** start Page text **

Thursday, August 22, 2013

For the last few months, while the weather has been hot, I have been cycling and jogging along the River Lea, starting off from Springfield Park and navigating through there through Walthamstow Marshes, though the Lee Valley, through Hackney Marshes, and all the way to Hackney Wick. Sometimes I’ll even go the other way, down to Tottenham Marshes and Tottenham Hale. All these ‘marshes’ were drained a while ago, so they’re actually more like fields, providing a much-needed source of calm and green in the area. It’s made me become more interested in just how much London is intersected with canals and rivers (other than the main one, of course – the Thames), and how it’s affected the topography of London.

The River Lea has always been there, a constant feature of my life growing up in this area of London. Its name possibly comes from the old Celtic word for ‘bright’, ‘lug’, though there are other, competing claims. When England was ruled under Danelaw, sometime in the 800-900s, it was used as part of the Danelaw boundary. Meanwhile, cities and areas of London owe their etymology to the river: think of Leagrave, Luton, Leyton, and Leamouth, all variants of Old Anglo-Saxon signifiers of an area near the river Lea.

** end Page text **

• **Written exercise**
Write out the part of the River Lea post between "For the last" and "topography of London.", inclusive, word for word. The entries that come next have no connection to the River Lea post.

** start Data extract **

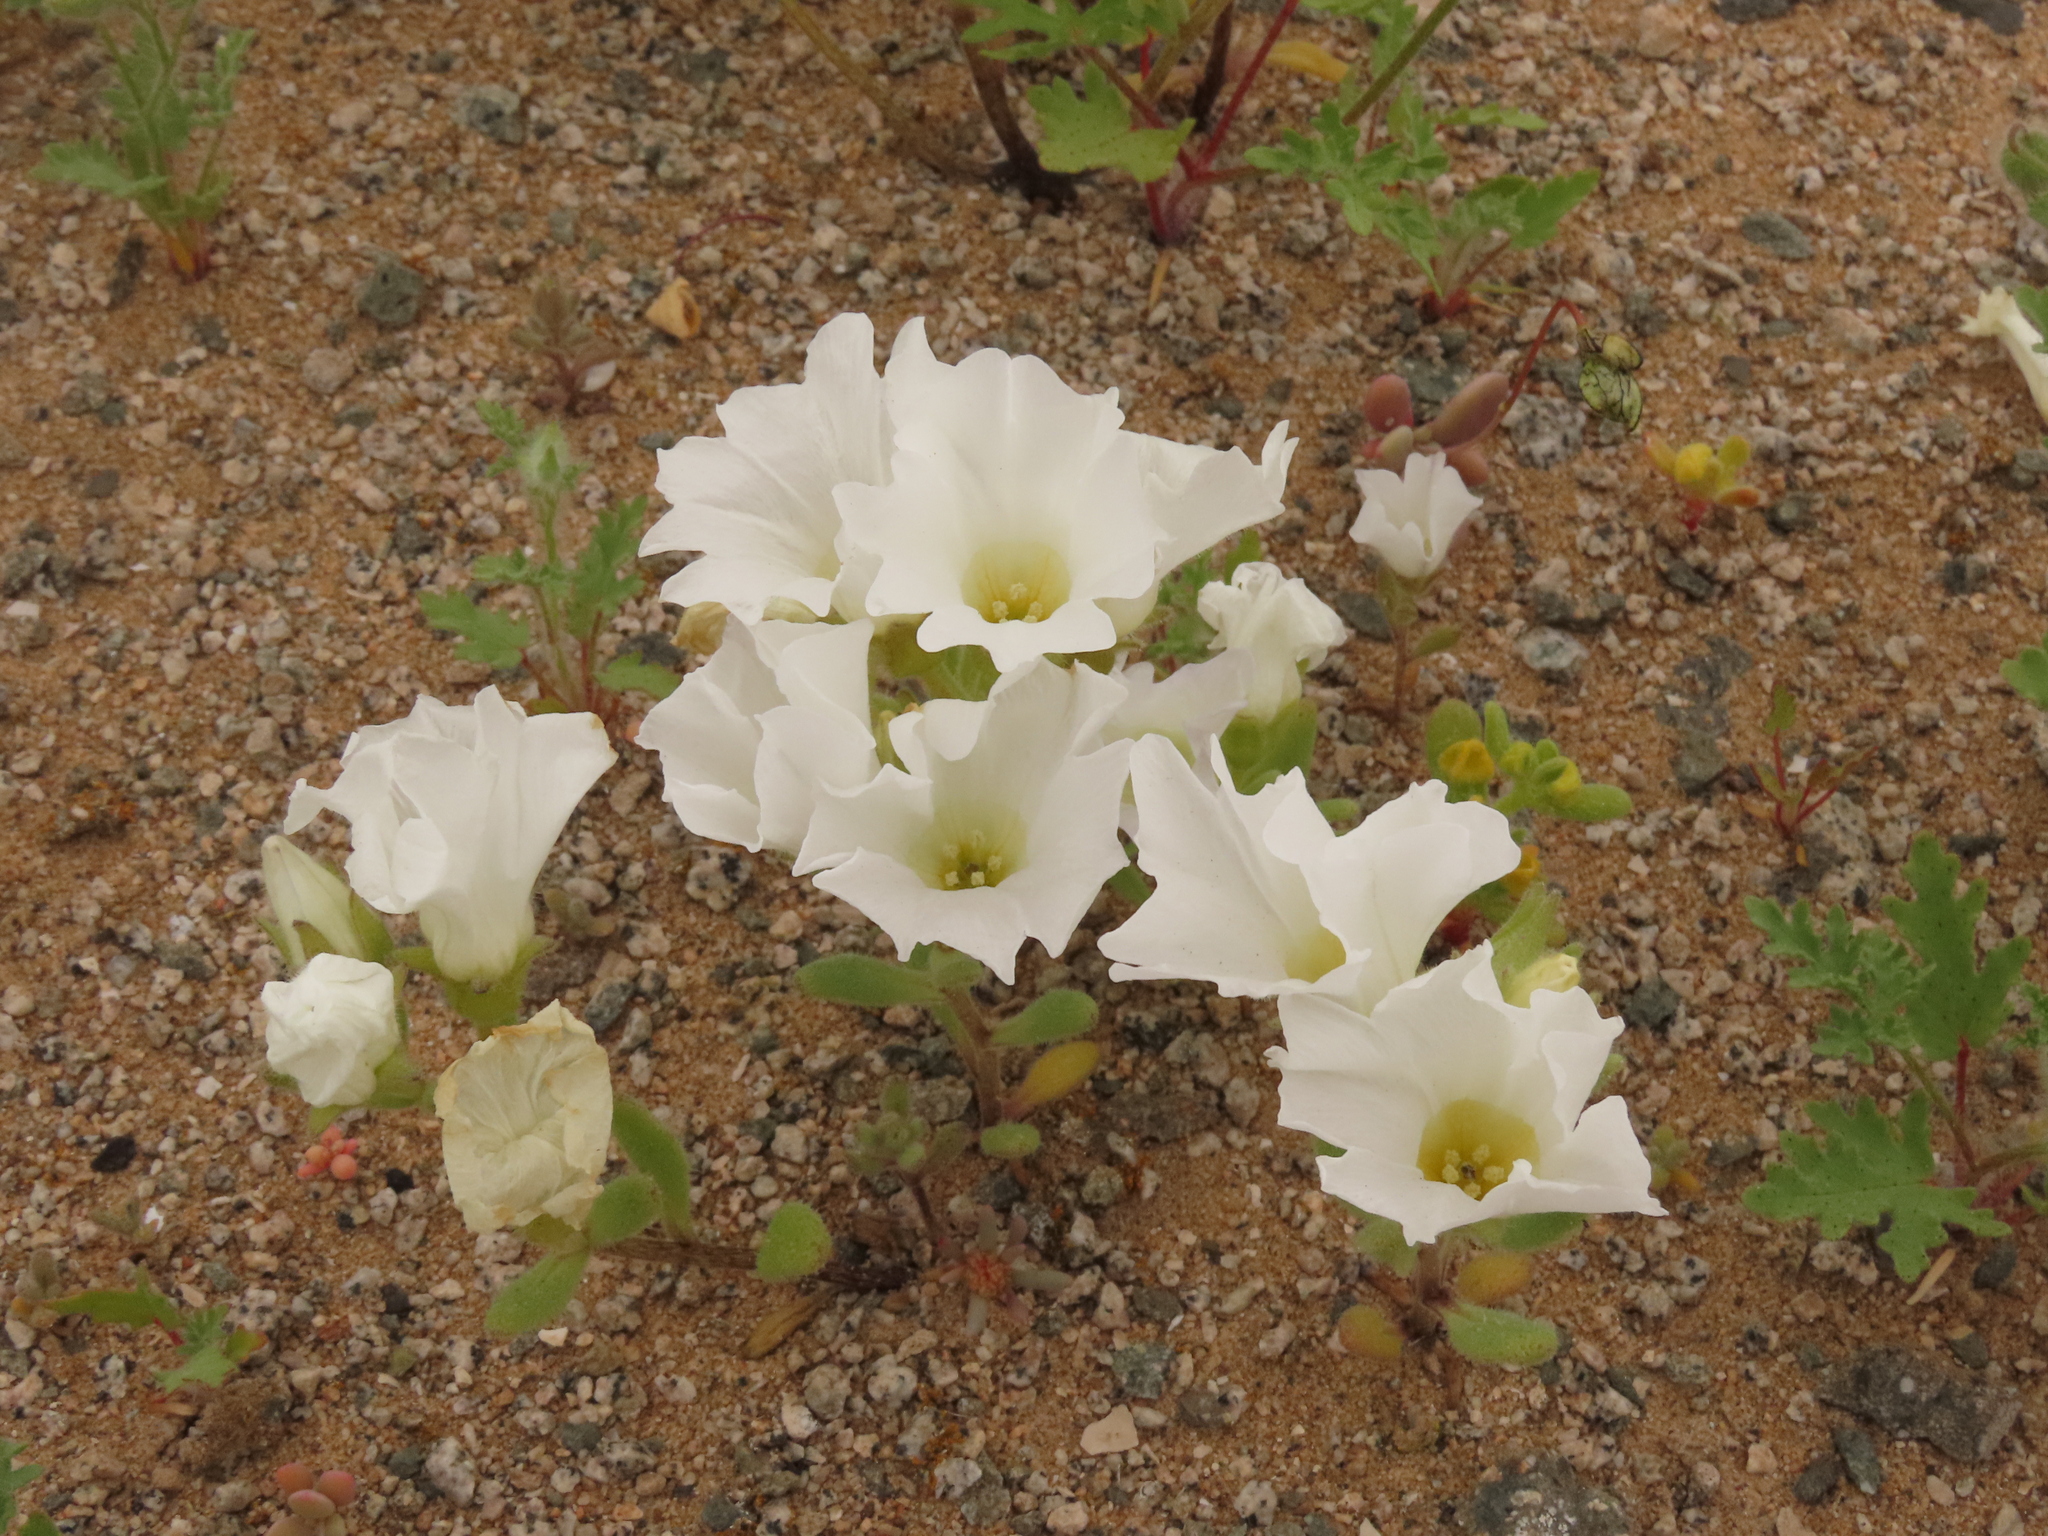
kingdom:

** end Data extract **
** start Data extract **

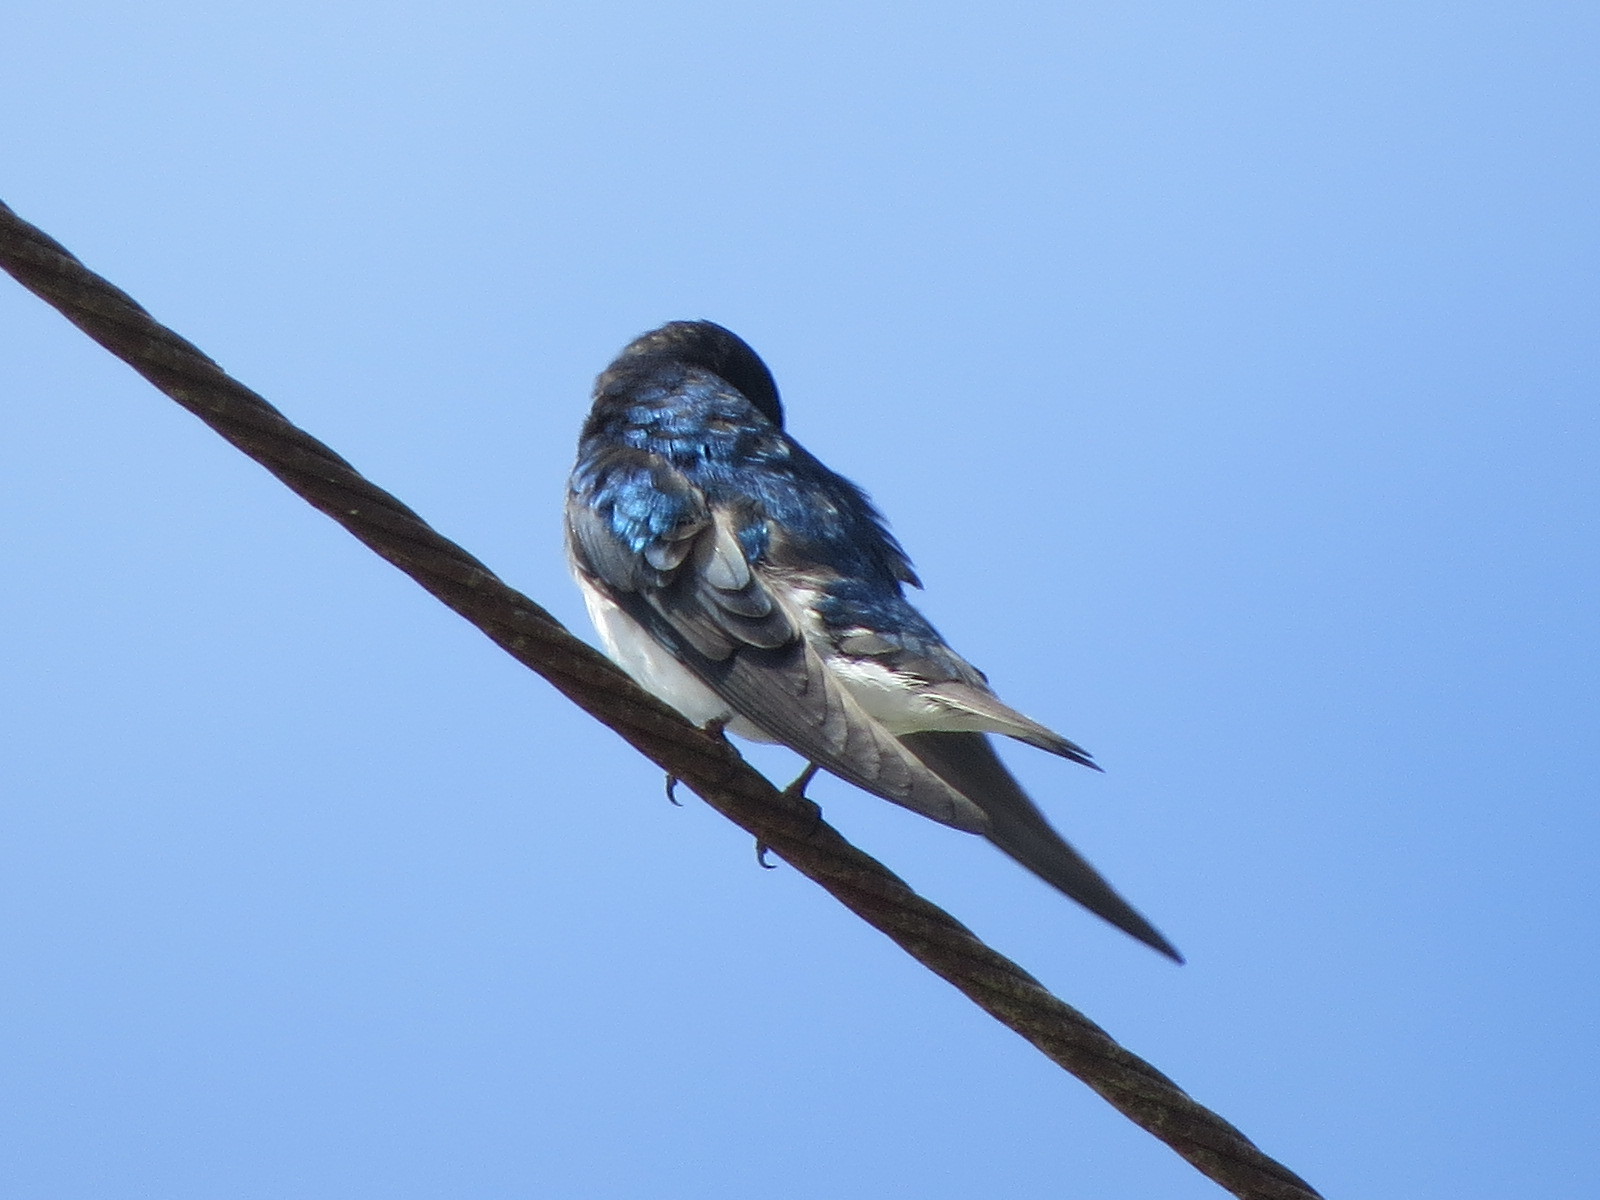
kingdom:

** end Data extract **

• **Final result**
For the last few months, while the weather has been hot, I have been cycling and jogging along the River Lea, starting off from Springfield Park and navigating through there through Walthamstow Marshes, though the Lee Valley, through Hackney Marshes, and all the way to Hackney Wick. Sometimes I’ll even go the other way, down to Tottenham Marshes and Tottenham Hale. All these ‘marshes’ were drained a while ago, so they’re actually more like fields, providing a much-needed source of calm and green in the area. It’s made me become more interested in just how much London is intersected with canals and rivers (other than the main one, of course – the Thames), and how it’s affected the topography of London.